The huge boom in domestic research and the development of genetically modified (GM) food too have made India’s agricultural biosecurity regulations loophole-ridden. “The existing laws only talk about quarantining imports. What about homegrown GM crops? There are no regulations for screening the effects of local genetic research in agriculture,” says Ramanjaneyulu.
Many of the issues raised by Ramanjaneyulu were addressed in the Agricultural Biosecurity Bill introduced in Parliament last year. But post elections, with the Lower House dissolved, the bill has lapsed.
The bill had proposed setting up a centralised Agricultural Biosecurity Authority of India (ABAI) to protect plants, animals and related products from imported pests and diseases. The ABAI was supposed to regulate the import and export of plants and animals, conduct surveillance of pests and diseases and undertake pest risk analysis. “However, the bill did not talk about regulating biosecurity threats arising from within the country,” rues the CSA director.
Ramanjaneyulu’s views are, however, at one end of the spectrum. Another school of experts believes India’s current agricultural regulations are up to the mark, and that legislation alone cannot check the spread of biosecurity hazards. “Look at the United Kingdom — it produced the mad cow disease despite exhaustive biosecurity laws,” says P. Chengal Reddy, secretary general, Consortium of Indian Farmers Association (CIFA).
Reddy feels that it is impossible for any country to lay down foolproof biosecurity regulations. And he believes India’s current agricultural legislation and regulatory mechanisms are holistic and follow an effective evaluation system in checking dangerous plants and organisms from entering the country.

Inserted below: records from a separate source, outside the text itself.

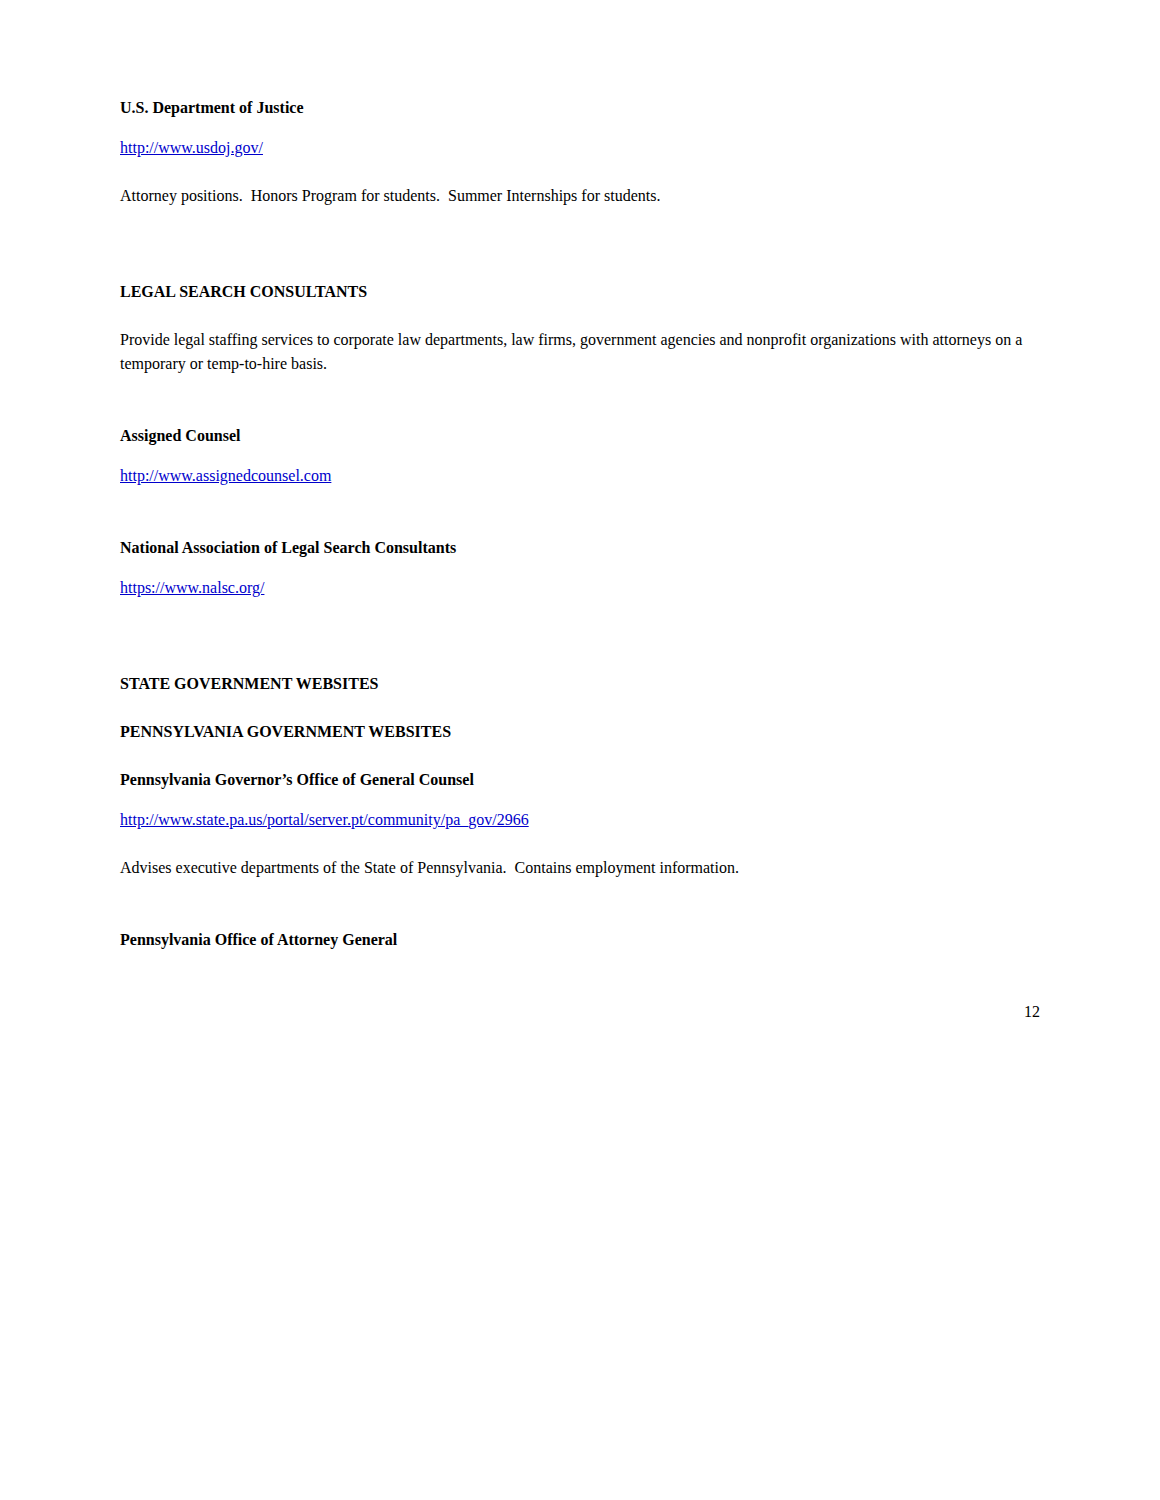U.S. Department of Justice
http://www.usdoj.gov/
Attorney positions. Honors Program for students. Summer Internships for students.
LEGAL SEARCH CONSULTANTS
Provide legal staffing services to corporate law departments, law firms, government agencies and nonprofit organizations with attorneys on a temporary or temp-to-hire basis.
Assigned Counsel
http://www.assignedcounsel.com
National Association of Legal Search Consultants
https://www.nalsc.org/
STATE GOVERNMENT WEBSITES
PENNSYLVANIA GOVERNMENT WEBSITES
Pennsylvania Governor’s Office of General Counsel
http://www.state.pa.us/portal/server.pt/community/pa_gov/2966
Advises executive departments of the State of Pennsylvania. Contains employment information.
Pennsylvania Office of Attorney General
12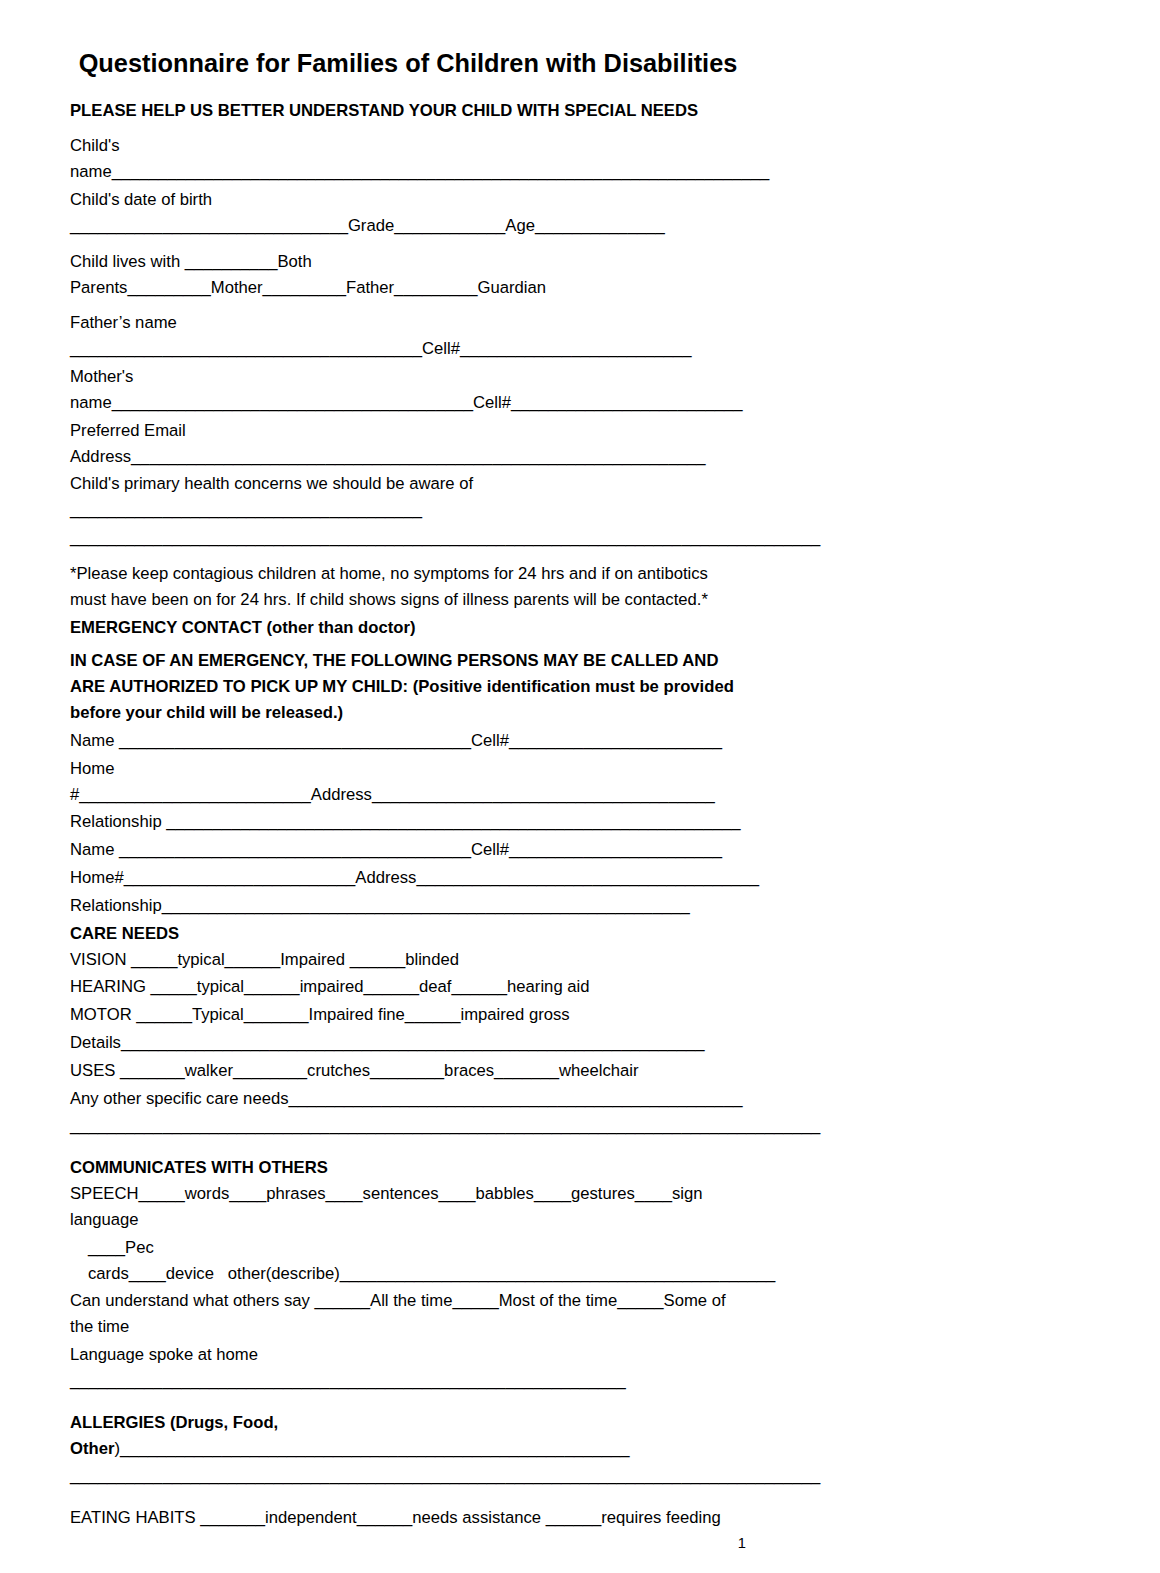Questionnaire for Families of Children with Disabilities
PLEASE HELP US BETTER UNDERSTAND YOUR CHILD WITH SPECIAL NEEDS
Child's name_______________________________________________________________________
Child's date of birth ______________________________Grade____________Age______________
Child lives with __________Both Parents_________Mother_________Father_________Guardian
Father’s name ______________________________________Cell#_________________________
Mother's name_______________________________________Cell#_________________________
Preferred Email Address______________________________________________________________
Child's primary health concerns we should be aware of ______________________________________
_________________________________________________________________________________
*Please keep contagious children at home, no symptoms for 24 hrs and if on antibotics must have been on for 24 hrs. If child shows signs of illness parents will be contacted.*
EMERGENCY CONTACT (other than doctor)
IN CASE OF AN EMERGENCY, THE FOLLOWING PERSONS MAY BE CALLED AND ARE AUTHORIZED TO PICK UP MY CHILD: (Positive identification must be provided before your child will be released.)
Name ______________________________________Cell#_______________________
Home #_________________________Address_____________________________________
Relationship ______________________________________________________________
Name ______________________________________Cell#_______________________
Home#_________________________Address_____________________________________
Relationship_________________________________________________________
CARE NEEDS
VISION _____typical______Impaired ______blinded
HEARING _____typical______impaired______deaf______hearing aid
MOTOR ______Typical_______Impaired fine______impaired gross
Details_______________________________________________________________
USES _______walker________crutches________braces_______wheelchair
Any other specific care needs_________________________________________________
_________________________________________________________________________________
COMMUNICATES WITH OTHERS
SPEECH_____words____phrases____sentences____babbles____gestures____sign language
____Pec cards____device other(describe)_______________________________________________
Can understand what others say ______All the time_____Most of the time_____Some of the time
Language spoke at home ____________________________________________________________
ALLERGIES (Drugs, Food, Other)_______________________________________________________
_________________________________________________________________________________
EATING HABITS _______independent______needs assistance ______requires feeding
1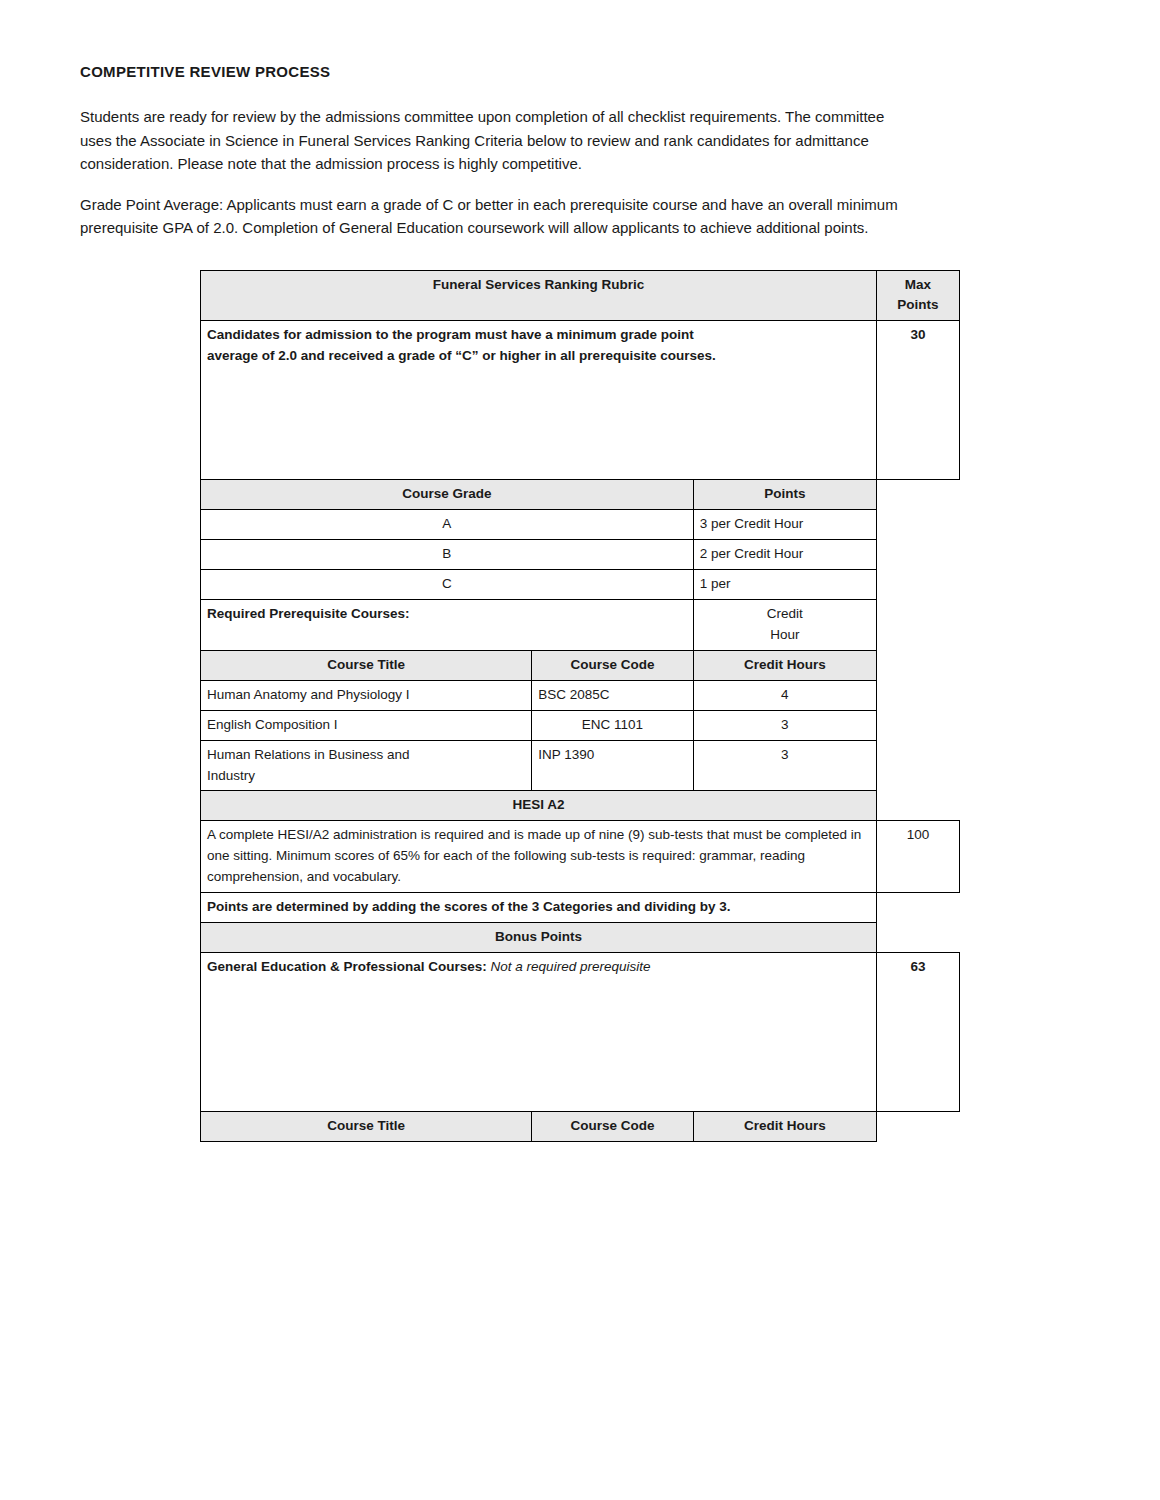COMPETITIVE REVIEW PROCESS
Students are ready for review by the admissions committee upon completion of all checklist requirements. The committee uses the Associate in Science in Funeral Services Ranking Criteria below to review and rank candidates for admittance consideration. Please note that the admission process is highly competitive.
Grade Point Average: Applicants must earn a grade of C or better in each prerequisite course and have an overall minimum prerequisite GPA of 2.0. Completion of General Education coursework will allow applicants to achieve additional points.
| Funeral Services Ranking Rubric | Max Points |
| Candidates for admission to the program must have a minimum grade point average of 2.0 and received a grade of “C” or higher in all prerequisite courses. | 30 |
| Course Grade | Points | |
| A | 3 per Credit Hour | |
| B | 2 per Credit Hour | |
| C | 1 per | |
| Required Prerequisite Courses: | Credit Hour | |
| Course Title | Course Code | Credit Hours | |
| Human Anatomy and Physiology I | BSC 2085C | 4 | |
| English Composition I | ENC 1101 | 3 | |
| Human Relations in Business and Industry | INP 1390 | 3 | |
| HESI A2 | |
| A complete HESI/A2 administration is required and is made up of nine (9) sub-tests that must be completed in one sitting. Minimum scores of 65% for each of the following sub-tests is required: grammar, reading comprehension, and vocabulary. | 100 |
| Points are determined by adding the scores of the 3 Categories and dividing by 3. | |
| Bonus Points | |
| General Education & Professional Courses: Not a required prerequisite | 63 |
| Course Title | Course Code | Credit Hours | |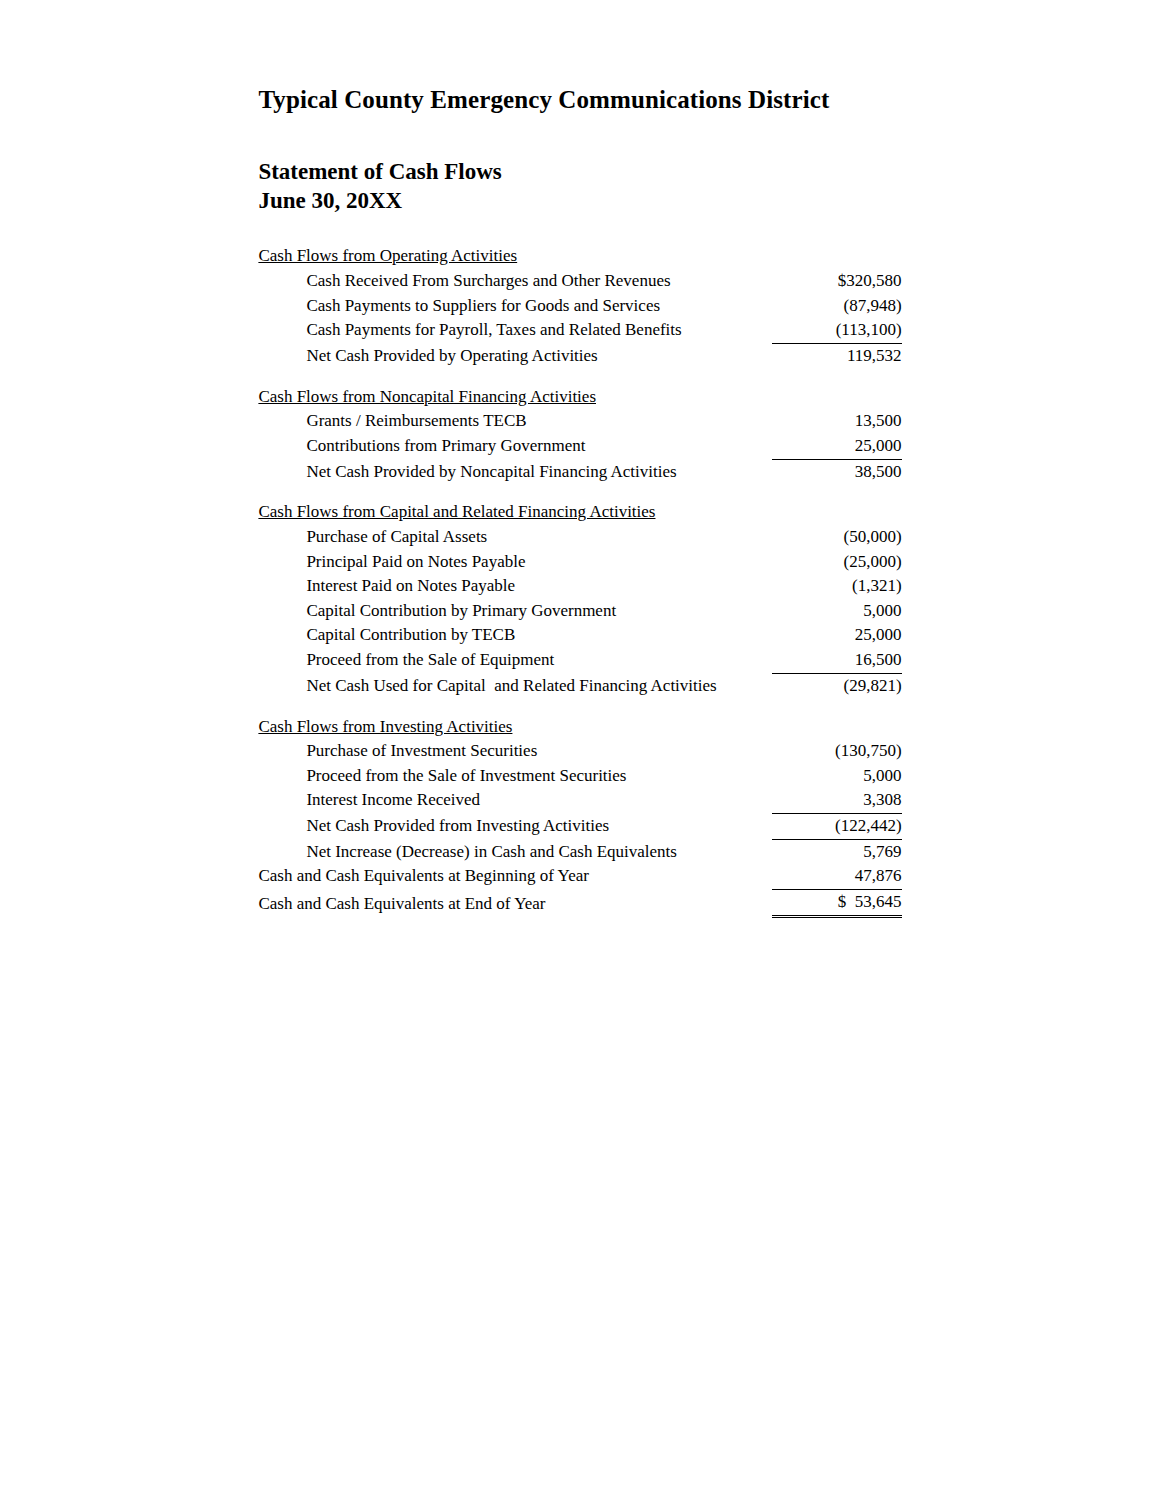Typical County Emergency Communications District
Statement of Cash Flows
June 30, 20XX
| Cash Flows from Operating Activities | |
| Cash Received From Surcharges and Other Revenues | $320,580 |
| Cash Payments to Suppliers for Goods and Services | (87,948) |
| Cash Payments for Payroll, Taxes and Related Benefits | (113,100) |
| Net Cash Provided by Operating Activities | 119,532 |
| Cash Flows from Noncapital Financing Activities | |
| Grants / Reimbursements TECB | 13,500 |
| Contributions from Primary Government | 25,000 |
| Net Cash Provided by Noncapital Financing Activities | 38,500 |
| Cash Flows from Capital and Related Financing Activities | |
| Purchase of Capital Assets | (50,000) |
| Principal Paid on Notes Payable | (25,000) |
| Interest Paid on Notes Payable | (1,321) |
| Capital Contribution by Primary Government | 5,000 |
| Capital Contribution by TECB | 25,000 |
| Proceed from the Sale of Equipment | 16,500 |
| Net Cash Used for Capital and Related Financing Activities | (29,821) |
| Cash Flows from Investing Activities | |
| Purchase of Investment Securities | (130,750) |
| Proceed from the Sale of Investment Securities | 5,000 |
| Interest Income Received | 3,308 |
| Net Cash Provided from Investing Activities | (122,442) |
| Net Increase (Decrease) in Cash and Cash Equivalents | 5,769 |
| Cash and Cash Equivalents at Beginning of Year | 47,876 |
| Cash and Cash Equivalents at End of Year | $ 53,645 |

Instead, Reddy believes the government needs to focus on upgrading India’s research capabilities in genetic technology for the agriculture sector. “In the US, China, Brazil and Australia, agricultural production costs are 50 per cent less than what they are in India because of cutting-edge work in the field of genetic technologies. We need to focus on getting on a par in order to stay relevant in the international markets,” he says.
Unlike Reddy and Ramanjaneyulu, Hemant Goswami, a social activist with the Kheti Virasat Mission, an organic farming movement in Punjab, believes Indian lawmakers need to take the middle path while drawing biosecurity regulations — that is, strengthen the current laws but not vest complete power in a centralised body like the ABAI.
Section 7 of the Indian Constitution declares agriculture to be a state subject. “If the Agricultural Biosecurity Bill is passed, it will go against the letter of the Constitution. It will take away the independence of state governments and provide an easy, single-window access for genetically modified foods and organisms to come into the country,” warns Goswami.
The way to ensure effective biosecurity, according to Goswami, is to strengthen the current legislation and seal borders effectively. “The government needs to focus on implementing the law more seriously — and not on making new ones,” he says.
The fruit fly has, clearly, opened a can of worms for India’s largest employment generating sector.